Overlap Coefficient

What it is

The overlap coefficient measures set similarity as the intersection size divided by the smaller set’s cardinality. It captures containment: if A is a subset of B, overlap = 1 regardless of B’s size. Asymmetric but useful when containment semantics matter.

How it works

For sets A and B:

Overlap(A, B) = |A ∩ B| / min(|A|, |B|)

Asymmetric: Overlap(A, B) may differ from Overlap(B, A) depending on size difference. Ranges from 0 to 1.

Interpretation: “What fraction of the smaller set is shared?”

[illustrate: Sets of different sizes with overlap region highlighted; show how formula captures smaller set coverage]

Example

A = {“the”, “quick”, “brown”, “fox”} (|A| = 4) B = {“the”, “brown”} (|B| = 2)

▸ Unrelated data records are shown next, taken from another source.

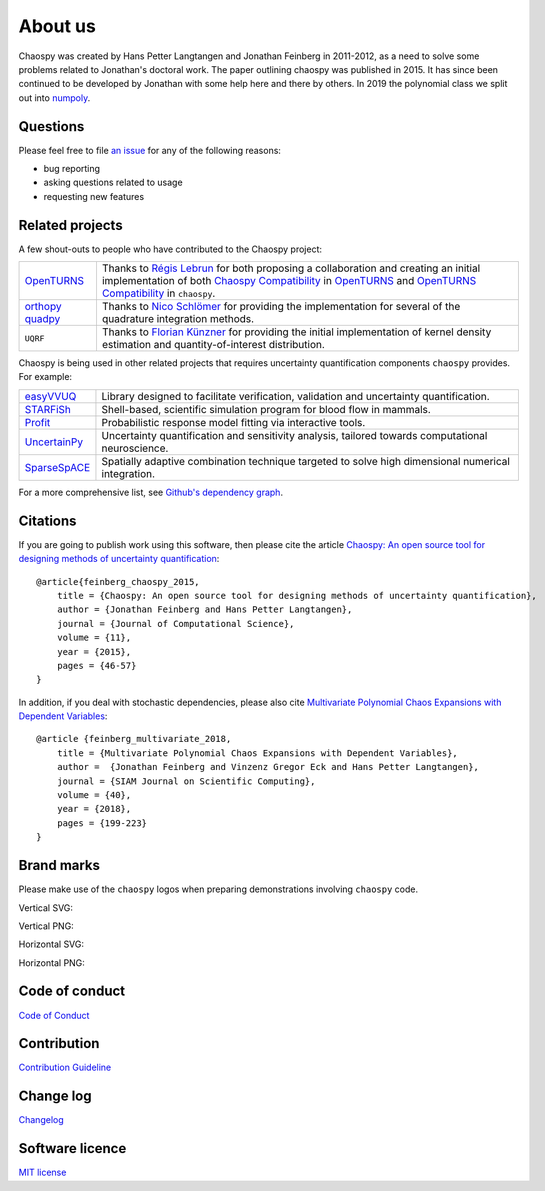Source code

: .. _about_us:

About us
========

Chaospy was created by Hans Petter Langtangen and Jonathan Feinberg in
2011-2012, as a need to solve some problems related to Jonathan's doctoral
work. The paper outlining chaospy was published in 2015. It has since been
continued to be developed by Jonathan with some help here and there by others.
In 2019 the polynomial class we split out into `numpoly
<https://github.com/jonathf/numpoly>`_.

Questions
---------

Please feel free to file `an issue
<https://github.com/jonathf/chaospy/issues>`_ for any of the following reasons:

* bug reporting
* asking questions related to usage
* requesting new features

Related projects
----------------

A few shout-outs to people who have contributed to the Chaospy project:

+--------------+--------------------------------------------------------------+
| `OpenTURNS`_ | Thanks to `Régis Lebrun`_ for both proposing a collaboration |
|              | and creating an initial implementation of both               |
|              | `Chaospy Compatibility`_ in `OpenTURNS`_ and                 |
|              | `OpenTURNS Compatibility`_ in ``chaospy``.                   |
+--------------+--------------------------------------------------------------+
| `orthopy`_   | Thanks to `Nico Schlömer`_ for providing the implementation  |
| `quadpy`_    | for several of the quadrature integration methods.           |
+--------------+--------------------------------------------------------------+
| ``UQRF``     | Thanks to `Florian Künzner`_ for providing the initial       |
|              | implementation of kernel density estimation and              |
|              | quantity-of-interest distribution.                           |
+--------------+--------------------------------------------------------------+

.. _OpenTURNS: http://openturns.github.io/openturns/latest
.. _Régis Lebrun: https://github.com/regislebrun
.. _Chaospy Compatibility: http://openturns.github.io/openturns/latest/user_manual/_generated/openturns.ChaospyDistribution.html
.. _OpenTURNS Compatibility: https://chaospy.readthedocs.io/en/master/recipes/external.html#module-chaospy.external.openturns_
.. _orthopy: https://github.com/nschloe/orthopy
.. _quadpy: https://github.com/nschloe/quadpy
.. _Nico Schlömer: https://github.com/nschloe
.. _Florian Künzner: https://github.com/flo2k

Chaospy is being used in other related projects that requires uncertainty
quantification components ``chaospy`` provides. For example:

+-----------------+-----------------------------------------------------------+
| `easyVVUQ`_     | Library designed to facilitate verification, validation   |
|                 | and uncertainty quantification.                           |
+-----------------+-----------------------------------------------------------+
| `STARFiSh`_     | Shell-based, scientific simulation program                |
|                 | for blood flow in mammals.                                |
+-----------------+-----------------------------------------------------------+
| `Profit`_       | Probabilistic response model fitting via interactive      |
|                 | tools.                                                    |
+-----------------+-----------------------------------------------------------+
| `UncertainPy`_  | Uncertainty quantification and sensitivity analysis,      |
|                 | tailored towards computational neuroscience.              |
+-----------------+-----------------------------------------------------------+
| `SparseSpACE`_  | Spatially adaptive combination technique targeted to      |
|                 | solve high dimensional numerical integration.             |
+-----------------+-----------------------------------------------------------+

.. _easyVVUQ: https://github.com/UCL-CCS/EasyVVUQ
.. _STARFiSh: https://www.ntnu.no/starfish
.. _Profit: https://github.com/redmod-team/profit
.. _UncertainPy: https://github.com/simetenn/uncertainpy
.. _SparseSpACE: https://github.com/obersteiner/sparseSpACE

For a more comprehensive list, see `Github's dependency graph
<https://github.com/jonathf/chaospy/network/dependents>`_.

Citations
---------

If you are going to publish work using this software, then please cite the
article `Chaospy: An open source tool for designing methods of uncertainty
quantification <http://dx.doi.org/10.1016/j.jocs.2015.08.008>`_::

    @article{feinberg_chaospy_2015,
        title = {Chaospy: An open source tool for designing methods of uncertainty quantification},
        author = {Jonathan Feinberg and Hans Petter Langtangen},
        journal = {Journal of Computational Science},
        volume = {11},
        year = {2015},
        pages = {46-57}
    }

In addition, if you deal with stochastic dependencies, please also cite
`Multivariate Polynomial Chaos Expansions with Dependent Variables
<https://epubs.siam.org/doi/10.1137/15M1020447>`_::

    @article {feinberg_multivariate_2018,
        title = {Multivariate Polynomial Chaos Expansions with Dependent Variables},
        author =  {Jonathan Feinberg and Vinzenz Gregor Eck and Hans Petter Langtangen},
        journal = {SIAM Journal on Scientific Computing},
        volume = {40},
        year = {2018},
        pages = {199-223}
    }

Brand marks
-----------

Please make use of the ``chaospy`` logos when preparing demonstrations
involving ``chaospy`` code.

Vertical SVG:

.. image:: ./_static/chaospy_logo.svg
  :width: 200px
  :target: ./_static/chaospy_logo.svg

Vertical PNG:

.. image:: ./_static/chaospy_logo.png
  :width: 200px
  :target: ./_static/chaospy_logo.png

Horizontal SVG:

.. image:: ./_static/chaospy_logo2.svg
  :width: 200px
  :target: ./_static/chaospy_logo2.svg

Horizontal PNG:

.. image:: ./_static/chaospy_logo2.png
  :width: 200px
  :target: ./_static/chaospy_logo2.png

Code of conduct
---------------

`Code of Conduct <https://github.com/jonathf/chaospy/blob/master/CODE_OF_CONDUCT.md>`_

Contribution
------------

`Contribution Guideline <https://github.com/jonathf/chaospy/blob/master/CONTRIBUTING.md>`_

Change log
----------

`Changelog <https://github.com/jonathf/chaospy/blob/master/CHANGELOG.md>`_

Software licence
----------------

`MIT license <https://github.com/jonathf/chaospy/blob/master/LICENCE.txt>`_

Intersection: {“the”, “brown”} (size 2) min(|A|, |B|) = 2

Overlap(A, B) = 2/2 = 1.0 (B is contained in A) Overlap(B, A) = 2/4 = 0.5 (A is larger; only half its elements match B)

Variants and history

Also called Szymkiewicz-Simpson coefficient. Useful when subset relationships matter. Less commonly used than Jaccard or Dice in general similarity tasks. Relevant in document clustering when containment is semantically meaningful.

When to use it

Matching where one set is naturally smaller (e.g., query terms vs document terms). Capturing “does small set match large set” semantics. Useful in clustering when subset relations matter. Use with caution due to asymmetry; document expected direction in applications.